Our Battle with Cancer. Chapter 7.

Here’s a brief lowdown of what’s been happening since my last post.

It doesn’t look good. Dad’s cancer is advancing too rapidly. The doctors showed me his x-ray results on the day he was confined (2 weeks ago), and the x-ray results from yesterday. The difference is staggering. As of yesterday, only a third of his left lung remained visible. The rest is filled with a growing tumor, and fluid that’s been accumulating as a combined result of his emphysema and his tumor.

Doctor told us yesterday that it’s unlikely that dad can go home anymore. He needs to be under constant medical supervision now.

So it’s really only a matter of time. The doctor’s guestimate — 3 months left.

A friend told me that there are stages, and there are signs when it’s time to prepare yourself for the worst.

The first is the doctor’s prognosis. And the same doctor discussing with us the need for one of us to sign a DNR (Do Not Resuscitate) form soon.

The second is dad asking mom yesterday to “let him go” because he’s already having such a difficult time. And mom breaking down throughout the day in front of us, for the first time since this all began.

The third… well, I guess if you choose not to ignore the facts and confront the possibility.. then a part of you also knows when it’s time to start letting go, and giving him permission to let go if he’s ready for it already.

The fact that I can write this post without feeling a lump in my throat is something I’m grateful for.

There’s nothing on earth that can prepare anyone for news like this.

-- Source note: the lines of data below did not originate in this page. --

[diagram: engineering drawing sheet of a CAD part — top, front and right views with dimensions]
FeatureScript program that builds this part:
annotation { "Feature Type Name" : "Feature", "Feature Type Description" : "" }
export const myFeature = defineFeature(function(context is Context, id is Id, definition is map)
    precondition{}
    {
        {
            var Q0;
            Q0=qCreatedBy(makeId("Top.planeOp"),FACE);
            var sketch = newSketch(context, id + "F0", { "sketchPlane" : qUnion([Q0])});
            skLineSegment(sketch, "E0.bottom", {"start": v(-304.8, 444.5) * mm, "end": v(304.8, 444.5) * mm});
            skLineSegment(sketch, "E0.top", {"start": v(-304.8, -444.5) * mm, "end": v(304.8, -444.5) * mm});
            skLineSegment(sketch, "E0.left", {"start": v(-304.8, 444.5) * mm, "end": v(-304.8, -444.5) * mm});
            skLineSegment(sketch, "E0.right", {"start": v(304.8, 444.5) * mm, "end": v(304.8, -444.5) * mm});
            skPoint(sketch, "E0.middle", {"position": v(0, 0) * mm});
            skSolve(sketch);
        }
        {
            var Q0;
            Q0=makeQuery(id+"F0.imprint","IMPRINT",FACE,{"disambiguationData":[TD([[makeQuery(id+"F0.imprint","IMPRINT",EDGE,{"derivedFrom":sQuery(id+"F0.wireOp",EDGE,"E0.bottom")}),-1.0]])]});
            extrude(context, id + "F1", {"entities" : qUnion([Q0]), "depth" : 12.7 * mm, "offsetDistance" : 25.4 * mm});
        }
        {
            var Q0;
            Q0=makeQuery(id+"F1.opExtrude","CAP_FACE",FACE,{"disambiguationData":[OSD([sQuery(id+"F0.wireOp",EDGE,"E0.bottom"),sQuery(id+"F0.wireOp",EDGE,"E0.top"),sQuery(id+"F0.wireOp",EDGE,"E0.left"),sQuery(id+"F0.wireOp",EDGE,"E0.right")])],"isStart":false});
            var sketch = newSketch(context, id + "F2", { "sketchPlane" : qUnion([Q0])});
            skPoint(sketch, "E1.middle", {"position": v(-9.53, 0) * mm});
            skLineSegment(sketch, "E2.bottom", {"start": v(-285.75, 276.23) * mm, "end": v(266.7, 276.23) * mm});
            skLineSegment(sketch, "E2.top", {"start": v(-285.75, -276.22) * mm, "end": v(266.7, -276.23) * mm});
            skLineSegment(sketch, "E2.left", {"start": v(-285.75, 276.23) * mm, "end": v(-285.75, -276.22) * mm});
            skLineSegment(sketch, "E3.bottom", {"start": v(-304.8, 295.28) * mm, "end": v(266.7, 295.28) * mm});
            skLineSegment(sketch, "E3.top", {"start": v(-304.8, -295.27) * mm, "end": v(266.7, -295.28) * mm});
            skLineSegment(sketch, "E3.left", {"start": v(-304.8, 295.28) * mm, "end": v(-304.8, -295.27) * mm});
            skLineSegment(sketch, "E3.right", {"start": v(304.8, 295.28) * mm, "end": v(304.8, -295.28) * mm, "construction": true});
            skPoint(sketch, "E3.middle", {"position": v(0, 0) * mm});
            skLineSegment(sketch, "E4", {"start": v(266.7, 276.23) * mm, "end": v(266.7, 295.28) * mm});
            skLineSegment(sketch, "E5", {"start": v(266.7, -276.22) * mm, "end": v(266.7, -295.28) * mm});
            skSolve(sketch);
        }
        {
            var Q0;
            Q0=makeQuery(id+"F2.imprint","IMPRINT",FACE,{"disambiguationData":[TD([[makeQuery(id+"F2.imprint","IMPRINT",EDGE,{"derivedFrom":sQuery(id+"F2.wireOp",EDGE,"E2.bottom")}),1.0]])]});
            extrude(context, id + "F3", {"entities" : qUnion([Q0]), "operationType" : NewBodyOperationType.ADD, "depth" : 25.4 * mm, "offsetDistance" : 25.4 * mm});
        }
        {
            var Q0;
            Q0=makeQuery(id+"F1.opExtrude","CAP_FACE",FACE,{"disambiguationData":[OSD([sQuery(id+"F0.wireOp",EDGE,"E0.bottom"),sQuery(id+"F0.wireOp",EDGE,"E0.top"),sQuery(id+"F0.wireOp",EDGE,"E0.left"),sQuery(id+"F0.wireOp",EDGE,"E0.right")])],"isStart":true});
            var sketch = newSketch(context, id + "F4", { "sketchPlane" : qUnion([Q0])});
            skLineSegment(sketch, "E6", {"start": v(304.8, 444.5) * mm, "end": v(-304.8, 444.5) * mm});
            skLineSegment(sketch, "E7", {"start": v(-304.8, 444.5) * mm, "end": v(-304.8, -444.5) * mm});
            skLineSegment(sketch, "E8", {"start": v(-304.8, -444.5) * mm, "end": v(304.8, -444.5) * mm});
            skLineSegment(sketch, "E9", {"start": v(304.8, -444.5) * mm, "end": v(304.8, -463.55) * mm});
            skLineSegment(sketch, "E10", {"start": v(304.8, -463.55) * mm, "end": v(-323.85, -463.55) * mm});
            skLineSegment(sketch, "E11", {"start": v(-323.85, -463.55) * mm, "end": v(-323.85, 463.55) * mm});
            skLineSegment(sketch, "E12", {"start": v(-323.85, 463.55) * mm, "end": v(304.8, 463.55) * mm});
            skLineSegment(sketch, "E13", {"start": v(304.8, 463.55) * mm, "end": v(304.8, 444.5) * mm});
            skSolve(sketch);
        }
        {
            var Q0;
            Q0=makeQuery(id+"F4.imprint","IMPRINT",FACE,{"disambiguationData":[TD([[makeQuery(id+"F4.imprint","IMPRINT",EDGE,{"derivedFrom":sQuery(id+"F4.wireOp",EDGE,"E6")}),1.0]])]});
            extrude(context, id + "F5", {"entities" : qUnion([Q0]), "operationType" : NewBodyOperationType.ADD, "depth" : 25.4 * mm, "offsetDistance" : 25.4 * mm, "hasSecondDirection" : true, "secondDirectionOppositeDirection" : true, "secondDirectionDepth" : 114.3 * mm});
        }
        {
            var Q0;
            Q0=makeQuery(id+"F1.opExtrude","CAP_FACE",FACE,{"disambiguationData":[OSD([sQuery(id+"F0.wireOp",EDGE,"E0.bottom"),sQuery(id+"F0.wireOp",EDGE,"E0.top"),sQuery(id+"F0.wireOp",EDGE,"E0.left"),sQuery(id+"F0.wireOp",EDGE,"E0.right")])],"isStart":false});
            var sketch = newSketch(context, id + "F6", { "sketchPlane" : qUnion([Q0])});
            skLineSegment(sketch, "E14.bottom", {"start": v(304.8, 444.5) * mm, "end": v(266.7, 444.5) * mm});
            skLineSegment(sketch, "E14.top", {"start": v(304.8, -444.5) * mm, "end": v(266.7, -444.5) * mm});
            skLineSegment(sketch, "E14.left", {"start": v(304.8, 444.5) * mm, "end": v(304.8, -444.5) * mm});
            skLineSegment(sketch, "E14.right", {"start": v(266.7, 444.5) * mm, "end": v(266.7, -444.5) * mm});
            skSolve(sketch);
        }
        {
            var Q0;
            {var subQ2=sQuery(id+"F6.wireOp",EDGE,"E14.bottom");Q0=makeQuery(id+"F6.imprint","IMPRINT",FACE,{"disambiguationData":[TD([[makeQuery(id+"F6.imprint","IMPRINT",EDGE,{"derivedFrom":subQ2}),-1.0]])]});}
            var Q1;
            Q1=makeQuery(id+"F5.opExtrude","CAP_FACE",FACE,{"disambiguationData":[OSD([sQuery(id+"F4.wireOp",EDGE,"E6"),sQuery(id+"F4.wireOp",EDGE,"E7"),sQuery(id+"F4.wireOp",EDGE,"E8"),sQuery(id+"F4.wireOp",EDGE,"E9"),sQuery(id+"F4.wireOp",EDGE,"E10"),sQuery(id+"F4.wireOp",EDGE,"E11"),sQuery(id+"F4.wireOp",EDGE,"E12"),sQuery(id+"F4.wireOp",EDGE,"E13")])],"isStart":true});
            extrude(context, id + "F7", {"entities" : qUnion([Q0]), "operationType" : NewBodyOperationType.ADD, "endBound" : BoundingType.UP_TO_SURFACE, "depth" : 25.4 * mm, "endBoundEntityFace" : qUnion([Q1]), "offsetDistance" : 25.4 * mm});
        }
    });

It’s nothing short of a massive emotional roller coaster ride.

In the midst of all of this, I am supremely grateful for the brief moments in time when I actually feel a sense of normalness.

Spending time with people who are not part of the family crisis to talk about more bite-sized problems are a blessing.

Immersing in a specific goal-oriented task which has an end in mind reminds me that life goes on, and that when everything blows over, there’s something to fall back on that resembles more of the life I used to know.

I suppose I’ve taken the term “walking in a daze” for granted too many times in the past. For now, I seem to find myself doing just that more often than ever. I often feel like a machine that’s just programmed to keep doing things, one after another. It’s like being in auto-pilot. And guess what — walking in a daze as if on auto-pilot is a blessed relief and a wonderful reprieve from the emotional onslaught that comes with going back to reality.

My blog has become my best friend, for in here, I can rant and write anything I want, say what I want to say without fearing anyone being too taken aback; or feeling awkward for lack of something comforting to say. There’s no guilt for causing someone else to have a miserable day. No need to edit and filter the real emotions that courses through my body.

Although I have never really been close to my dad, he’s still my dad. In spite of all the problems we had growing up; and all the problems we had to face as adults because of my dad — at the end of it all, he’s still my dad. I will always love him, and will always want him to be a part of my life in whatever way.

I suppose now that the inevitable is closer than it’s been — unwanted thoughts creep into my mind every now and then.

I was holding a lighter in my hands the other day that reminded me of dad’s persistence in lighting a cigarette even while he was already in the hospital – and it brought a lump to my throat.

All our family get togethers on birthdays and special occasions… well, a day will come when we’ll be one family member less. In the family, dad has always been the grumpy one. Whenever we’d all yap away for hours talking about everything and nothing, he would be the only one sitting on the table with us without really listening and participating. We’d always tease him about it… but I guess we never really minded that he was the way he was. I knew that even if he wasn’t really being very cooperative, he would nonetheless sometimes spend time just gazing at his family all together for that one moment, and feeling that everything is right in the world.

I was writing out a check last night to pay for some bills… and even that hideous check book that was the cause of many fights we’ve had… now brings a tug in my heart.

I can imagine life without dad. But it would admittedly be a life that doesn’t quite feel right anymore.

If it’s already breaking my heart, I can’t imagine how torn and crushed my mom’s heart with all of this. I’ve never known a couple who were and are as close as they are. For the 40 or so years they’ve been married, they’ve always been together. Done everything together. Gone everywhere together. Slept together night after night.

They fought like cats and dogs every single day. And yet their lives are only ever complete when they’re together.

Times like these, “think positive” is just not possible. Thinking positive gives you nothing but false hopes… which helps no one. More than anything, our role now as his family is to make sure that when he goes, he is ready, he has no baggage left that will keep him tied to this life, and that he has peace in his heart.

I believe in everlasting life. And so I will do whatever I can to make sure he gets there.

It hurts letting him go, but it hurts even more seeing him suffer so.

If there’s anything else I’m grateful for… it’s that God is giving us this time to reconcile, to put things to rest as a family, and to just be together at this one time where we all need to stand strong for dad.